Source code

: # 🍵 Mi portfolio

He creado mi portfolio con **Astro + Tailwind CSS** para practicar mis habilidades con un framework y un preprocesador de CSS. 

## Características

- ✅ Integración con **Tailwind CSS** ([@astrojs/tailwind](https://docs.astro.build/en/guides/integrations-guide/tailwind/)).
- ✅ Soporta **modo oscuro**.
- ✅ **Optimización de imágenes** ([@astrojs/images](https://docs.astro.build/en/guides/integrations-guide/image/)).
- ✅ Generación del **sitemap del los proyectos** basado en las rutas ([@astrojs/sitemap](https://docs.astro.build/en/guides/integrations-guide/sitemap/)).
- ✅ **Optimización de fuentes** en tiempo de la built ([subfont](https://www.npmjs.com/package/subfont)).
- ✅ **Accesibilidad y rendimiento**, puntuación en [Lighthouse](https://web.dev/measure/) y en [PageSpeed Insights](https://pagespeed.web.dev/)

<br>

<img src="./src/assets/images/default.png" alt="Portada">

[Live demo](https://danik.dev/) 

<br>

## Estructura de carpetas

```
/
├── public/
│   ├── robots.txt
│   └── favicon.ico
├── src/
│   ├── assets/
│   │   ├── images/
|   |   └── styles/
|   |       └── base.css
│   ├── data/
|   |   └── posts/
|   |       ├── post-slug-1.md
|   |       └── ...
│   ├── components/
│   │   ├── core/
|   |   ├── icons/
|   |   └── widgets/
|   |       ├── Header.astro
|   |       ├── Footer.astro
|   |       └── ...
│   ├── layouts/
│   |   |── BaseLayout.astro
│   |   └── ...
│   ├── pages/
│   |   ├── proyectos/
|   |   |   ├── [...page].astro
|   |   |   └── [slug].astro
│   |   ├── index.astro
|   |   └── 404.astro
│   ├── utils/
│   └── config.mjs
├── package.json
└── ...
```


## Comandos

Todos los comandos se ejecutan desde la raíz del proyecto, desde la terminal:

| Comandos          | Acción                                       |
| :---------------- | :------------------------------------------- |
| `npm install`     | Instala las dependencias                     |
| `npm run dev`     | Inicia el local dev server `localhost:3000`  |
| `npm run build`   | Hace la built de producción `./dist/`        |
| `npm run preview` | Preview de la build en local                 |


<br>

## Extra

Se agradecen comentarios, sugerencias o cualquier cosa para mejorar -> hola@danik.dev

= = = = =

If a line in the records contains the string "package", copy it out.

Solution below =>
- ✅ **Optimización de fuentes** en tiempo de la built ([subfont](https://www.npmjs.com/package/subfont)).
├── package.json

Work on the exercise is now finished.